A perspectiva do vírus (Galloway e Thacker 2007)

GALLOWAY, Alexander R.; THACKER, Eugene. 2007. The exploit: a theory of networks. Minneapolis: University of Minnesota Press.

Segue abaixo a tradução das principais passagens do livro ligadas a vírus, entre as páginas 82 e 91.

O objetivo para a resistência política em redes vitais deveria ser a descoberta de brechas [exploits] – melhor ainda seria a heurística inversa: procure por brechas, e você encontrará práticas políticas.

[…]

Em termos de compreensão reticular, uma das maiores lições dos vírus de computador e seus parentes (worms e cavalos de Tróia) é que, como vírus biológicos, eles exploram brechas no funcionamento normal de seus hospedeiros para produzirem mais cópias de si mesmos. Vírus são vida explorando a vida.

[…]

Ao contrário do que muitos pensam, nem todos os vírus de computador são destrutivos (o mesmo pode ser dito em biologia). Vírus de computador podem certamente deletar dados, mas podem também ser demonstrativos (e.g., demonstrar uma violação de segurança), exploradores (e.g., ganhar acesso), ou baseados no distúrbio em vez da destruição (e.g., re-roteando tráfego de rede, sobrecarregando a largura de banda da rede).

[…]

Vírus de computador prosperam em ambientes com baixa diversidade.

Onde houver monopólio tecnológico, haverão vírus. Eles se aproveitam da estandardização tecnológica para se propagarem pela rede. […] Vírus e worms exploram brechas, e nesse sentido são um bom índice para praticas reticulares oposicionistas. Eles propagam através de brechas na estrutura lógica do código de computador. Quando uma brecha é descoberta, a grande homogeneidade de redes computacionais permite ao vírus se propagar amplamente com relativa facilidade.
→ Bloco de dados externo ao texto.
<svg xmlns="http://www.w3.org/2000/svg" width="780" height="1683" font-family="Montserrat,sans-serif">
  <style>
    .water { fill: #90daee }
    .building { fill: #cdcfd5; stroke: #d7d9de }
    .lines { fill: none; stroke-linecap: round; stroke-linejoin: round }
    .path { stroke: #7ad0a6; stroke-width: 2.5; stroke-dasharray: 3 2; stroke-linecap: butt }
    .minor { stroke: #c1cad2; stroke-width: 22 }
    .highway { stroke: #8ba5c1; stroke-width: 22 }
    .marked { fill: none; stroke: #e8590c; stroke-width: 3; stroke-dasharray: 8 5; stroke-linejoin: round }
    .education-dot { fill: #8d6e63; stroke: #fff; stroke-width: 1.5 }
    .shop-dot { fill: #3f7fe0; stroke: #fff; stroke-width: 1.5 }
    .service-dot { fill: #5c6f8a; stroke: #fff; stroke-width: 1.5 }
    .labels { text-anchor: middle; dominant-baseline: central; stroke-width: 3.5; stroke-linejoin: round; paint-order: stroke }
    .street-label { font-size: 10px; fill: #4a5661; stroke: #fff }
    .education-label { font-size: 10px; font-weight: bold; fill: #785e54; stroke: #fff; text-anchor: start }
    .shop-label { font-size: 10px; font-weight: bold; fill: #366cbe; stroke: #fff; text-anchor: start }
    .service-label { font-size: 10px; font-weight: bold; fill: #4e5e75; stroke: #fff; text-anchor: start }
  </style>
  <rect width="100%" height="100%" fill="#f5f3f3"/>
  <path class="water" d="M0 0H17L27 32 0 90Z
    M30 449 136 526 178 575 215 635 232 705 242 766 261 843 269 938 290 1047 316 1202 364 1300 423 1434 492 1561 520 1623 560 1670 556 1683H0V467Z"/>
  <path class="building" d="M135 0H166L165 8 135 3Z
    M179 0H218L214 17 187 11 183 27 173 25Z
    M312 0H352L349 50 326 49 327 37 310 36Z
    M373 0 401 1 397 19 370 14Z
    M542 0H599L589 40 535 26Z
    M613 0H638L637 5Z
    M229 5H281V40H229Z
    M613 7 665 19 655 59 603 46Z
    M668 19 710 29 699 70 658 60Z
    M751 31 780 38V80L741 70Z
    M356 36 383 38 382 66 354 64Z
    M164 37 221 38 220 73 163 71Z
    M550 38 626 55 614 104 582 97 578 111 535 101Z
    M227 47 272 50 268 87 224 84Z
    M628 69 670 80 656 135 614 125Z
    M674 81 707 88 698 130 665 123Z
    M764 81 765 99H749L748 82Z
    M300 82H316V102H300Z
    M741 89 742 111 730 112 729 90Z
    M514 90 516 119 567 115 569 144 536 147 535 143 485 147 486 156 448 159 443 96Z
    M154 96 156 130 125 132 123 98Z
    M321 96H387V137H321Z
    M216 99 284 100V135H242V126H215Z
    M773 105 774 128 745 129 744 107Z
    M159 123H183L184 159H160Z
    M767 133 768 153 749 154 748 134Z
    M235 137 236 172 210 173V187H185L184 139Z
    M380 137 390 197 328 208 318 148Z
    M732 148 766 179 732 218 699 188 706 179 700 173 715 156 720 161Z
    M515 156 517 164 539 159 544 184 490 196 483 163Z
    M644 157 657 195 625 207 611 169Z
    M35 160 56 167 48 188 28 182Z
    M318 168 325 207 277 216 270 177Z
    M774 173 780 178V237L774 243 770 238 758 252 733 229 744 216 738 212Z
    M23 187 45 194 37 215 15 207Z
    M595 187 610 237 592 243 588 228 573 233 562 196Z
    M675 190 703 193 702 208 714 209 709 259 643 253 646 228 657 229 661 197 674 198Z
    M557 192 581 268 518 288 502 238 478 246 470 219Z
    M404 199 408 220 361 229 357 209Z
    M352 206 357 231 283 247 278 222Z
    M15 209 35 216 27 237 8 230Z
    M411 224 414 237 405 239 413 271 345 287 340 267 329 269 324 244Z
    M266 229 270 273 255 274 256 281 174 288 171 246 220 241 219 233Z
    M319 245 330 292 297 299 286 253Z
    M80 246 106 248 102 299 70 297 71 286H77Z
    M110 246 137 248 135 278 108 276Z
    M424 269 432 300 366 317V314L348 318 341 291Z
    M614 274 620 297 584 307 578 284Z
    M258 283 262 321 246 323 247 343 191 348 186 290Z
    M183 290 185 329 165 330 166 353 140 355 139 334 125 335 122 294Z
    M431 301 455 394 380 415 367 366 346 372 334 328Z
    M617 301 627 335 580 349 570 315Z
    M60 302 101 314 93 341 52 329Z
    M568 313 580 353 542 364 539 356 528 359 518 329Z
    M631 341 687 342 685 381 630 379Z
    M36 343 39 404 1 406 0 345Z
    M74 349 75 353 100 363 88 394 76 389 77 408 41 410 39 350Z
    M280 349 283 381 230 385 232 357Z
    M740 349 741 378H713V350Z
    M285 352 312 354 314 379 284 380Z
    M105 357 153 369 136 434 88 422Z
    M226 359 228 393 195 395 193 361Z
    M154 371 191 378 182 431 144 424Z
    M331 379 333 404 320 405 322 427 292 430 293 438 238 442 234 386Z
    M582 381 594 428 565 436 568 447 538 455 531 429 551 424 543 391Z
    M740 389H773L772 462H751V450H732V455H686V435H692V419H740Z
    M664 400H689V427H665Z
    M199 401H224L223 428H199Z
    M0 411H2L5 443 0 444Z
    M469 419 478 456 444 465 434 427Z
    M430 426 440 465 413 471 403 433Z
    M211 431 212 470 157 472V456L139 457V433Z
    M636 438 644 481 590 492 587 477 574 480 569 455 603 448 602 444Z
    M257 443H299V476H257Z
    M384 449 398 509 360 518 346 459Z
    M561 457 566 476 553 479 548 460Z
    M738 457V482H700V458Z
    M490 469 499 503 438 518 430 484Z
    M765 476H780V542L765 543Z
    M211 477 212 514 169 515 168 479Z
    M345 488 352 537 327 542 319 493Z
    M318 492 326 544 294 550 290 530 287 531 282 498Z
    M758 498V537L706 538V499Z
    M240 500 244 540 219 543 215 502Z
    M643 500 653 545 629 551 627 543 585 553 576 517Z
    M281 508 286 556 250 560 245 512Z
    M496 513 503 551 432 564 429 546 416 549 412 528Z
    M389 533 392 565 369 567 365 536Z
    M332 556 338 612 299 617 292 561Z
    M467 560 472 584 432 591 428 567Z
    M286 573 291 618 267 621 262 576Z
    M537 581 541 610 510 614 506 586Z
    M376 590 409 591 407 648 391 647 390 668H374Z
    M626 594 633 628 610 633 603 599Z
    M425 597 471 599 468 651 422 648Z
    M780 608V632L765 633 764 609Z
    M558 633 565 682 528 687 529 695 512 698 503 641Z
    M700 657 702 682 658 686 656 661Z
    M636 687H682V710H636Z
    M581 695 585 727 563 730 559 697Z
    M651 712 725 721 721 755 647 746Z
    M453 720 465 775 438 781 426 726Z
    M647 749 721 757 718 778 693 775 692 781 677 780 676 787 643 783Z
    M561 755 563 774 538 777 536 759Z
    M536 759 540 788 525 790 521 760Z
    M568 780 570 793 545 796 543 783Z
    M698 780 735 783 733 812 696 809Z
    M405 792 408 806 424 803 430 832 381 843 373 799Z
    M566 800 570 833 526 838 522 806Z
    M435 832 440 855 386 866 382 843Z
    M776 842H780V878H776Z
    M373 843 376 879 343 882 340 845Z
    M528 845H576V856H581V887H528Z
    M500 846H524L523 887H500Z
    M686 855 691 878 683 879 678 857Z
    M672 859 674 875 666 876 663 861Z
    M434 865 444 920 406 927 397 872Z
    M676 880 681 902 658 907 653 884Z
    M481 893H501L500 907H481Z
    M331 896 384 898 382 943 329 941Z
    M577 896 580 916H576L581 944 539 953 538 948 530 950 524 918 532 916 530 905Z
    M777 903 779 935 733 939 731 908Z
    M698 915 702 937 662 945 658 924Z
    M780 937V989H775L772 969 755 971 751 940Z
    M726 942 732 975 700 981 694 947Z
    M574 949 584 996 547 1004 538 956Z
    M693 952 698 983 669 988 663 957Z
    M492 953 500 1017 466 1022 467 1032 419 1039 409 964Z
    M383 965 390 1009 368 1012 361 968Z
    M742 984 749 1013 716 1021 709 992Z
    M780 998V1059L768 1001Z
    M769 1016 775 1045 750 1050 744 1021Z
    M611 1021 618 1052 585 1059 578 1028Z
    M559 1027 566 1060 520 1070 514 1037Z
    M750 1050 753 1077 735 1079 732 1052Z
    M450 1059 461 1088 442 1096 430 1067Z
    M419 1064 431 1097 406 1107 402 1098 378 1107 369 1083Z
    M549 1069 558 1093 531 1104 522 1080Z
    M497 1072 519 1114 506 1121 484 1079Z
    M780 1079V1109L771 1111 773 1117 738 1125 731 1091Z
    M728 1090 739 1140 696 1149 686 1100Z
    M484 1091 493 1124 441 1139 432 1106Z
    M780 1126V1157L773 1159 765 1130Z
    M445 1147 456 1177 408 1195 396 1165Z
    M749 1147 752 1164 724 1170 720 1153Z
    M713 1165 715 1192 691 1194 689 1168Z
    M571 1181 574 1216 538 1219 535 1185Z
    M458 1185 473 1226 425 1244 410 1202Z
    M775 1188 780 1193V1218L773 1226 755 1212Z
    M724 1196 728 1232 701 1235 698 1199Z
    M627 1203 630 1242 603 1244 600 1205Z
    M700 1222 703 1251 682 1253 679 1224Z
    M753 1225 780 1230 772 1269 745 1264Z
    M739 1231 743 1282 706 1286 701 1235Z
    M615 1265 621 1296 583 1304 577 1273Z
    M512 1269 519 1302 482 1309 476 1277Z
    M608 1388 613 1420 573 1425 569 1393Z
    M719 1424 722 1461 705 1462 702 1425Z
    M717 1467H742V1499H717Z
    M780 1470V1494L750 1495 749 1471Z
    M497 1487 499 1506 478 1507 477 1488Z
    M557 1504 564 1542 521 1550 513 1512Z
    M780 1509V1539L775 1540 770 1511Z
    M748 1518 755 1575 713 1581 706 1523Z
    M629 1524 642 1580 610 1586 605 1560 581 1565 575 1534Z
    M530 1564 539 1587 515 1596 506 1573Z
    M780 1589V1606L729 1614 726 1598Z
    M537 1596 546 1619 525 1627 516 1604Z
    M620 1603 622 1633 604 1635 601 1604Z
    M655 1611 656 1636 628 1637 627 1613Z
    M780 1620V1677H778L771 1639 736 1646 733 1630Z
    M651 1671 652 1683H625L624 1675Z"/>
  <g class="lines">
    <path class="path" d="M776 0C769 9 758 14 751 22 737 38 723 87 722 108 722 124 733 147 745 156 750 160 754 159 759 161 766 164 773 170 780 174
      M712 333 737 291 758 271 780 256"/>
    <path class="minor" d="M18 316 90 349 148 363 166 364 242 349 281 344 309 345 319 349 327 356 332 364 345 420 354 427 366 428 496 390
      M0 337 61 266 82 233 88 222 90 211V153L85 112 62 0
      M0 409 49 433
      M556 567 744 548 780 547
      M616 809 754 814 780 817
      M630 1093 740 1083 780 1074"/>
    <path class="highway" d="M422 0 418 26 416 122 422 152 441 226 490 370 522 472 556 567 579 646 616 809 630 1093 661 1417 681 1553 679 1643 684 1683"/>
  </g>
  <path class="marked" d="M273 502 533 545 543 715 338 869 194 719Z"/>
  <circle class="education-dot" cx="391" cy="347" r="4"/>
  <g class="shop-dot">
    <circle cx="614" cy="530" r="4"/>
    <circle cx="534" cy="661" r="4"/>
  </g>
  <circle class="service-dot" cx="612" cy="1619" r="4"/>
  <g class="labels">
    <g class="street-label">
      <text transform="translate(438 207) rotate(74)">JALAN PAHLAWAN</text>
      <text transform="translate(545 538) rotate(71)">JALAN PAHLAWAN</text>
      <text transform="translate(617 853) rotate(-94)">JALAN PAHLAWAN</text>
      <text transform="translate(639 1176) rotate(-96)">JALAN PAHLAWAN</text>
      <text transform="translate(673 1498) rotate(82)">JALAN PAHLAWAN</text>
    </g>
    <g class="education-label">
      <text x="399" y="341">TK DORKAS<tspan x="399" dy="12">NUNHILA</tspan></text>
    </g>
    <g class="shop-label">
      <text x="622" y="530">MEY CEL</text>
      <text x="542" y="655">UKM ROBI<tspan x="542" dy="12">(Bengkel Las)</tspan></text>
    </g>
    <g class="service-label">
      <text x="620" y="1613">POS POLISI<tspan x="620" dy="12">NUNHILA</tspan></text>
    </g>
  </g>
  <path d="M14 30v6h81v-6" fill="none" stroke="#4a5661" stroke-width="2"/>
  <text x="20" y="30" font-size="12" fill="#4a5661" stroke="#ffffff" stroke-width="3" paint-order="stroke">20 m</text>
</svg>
Redes são, nesse sentido, um tipo de amplificador massivo para a ação. Algo pequeno pode se transformar em algo grande muito facilmente.

Basta possuir um computador para saber que a disputa entre os vírus e os antivírus muda diariamente; é um jogo de gato-e-rato. Novos vírus são constantemente reescritos e lançados, e novos pacotes e atualizações são constantemente carregadas em websites.

[…]

Vírus de quinta geração, ou vírus “polimórficos”, integram aspectos da vida artificial e são capazes de modificarem a si mesmos enquanto eles se replicam e propagam através das redes. Tais vírus contêm uma seção de código – uma “máquina de mutação” – cuja função é continuamente modificar o seu código de assinatura, desta forma escapando, ou ao menos confundindo, o programa antivírus. São, poderíamos dizer, exemplos de vida artificial.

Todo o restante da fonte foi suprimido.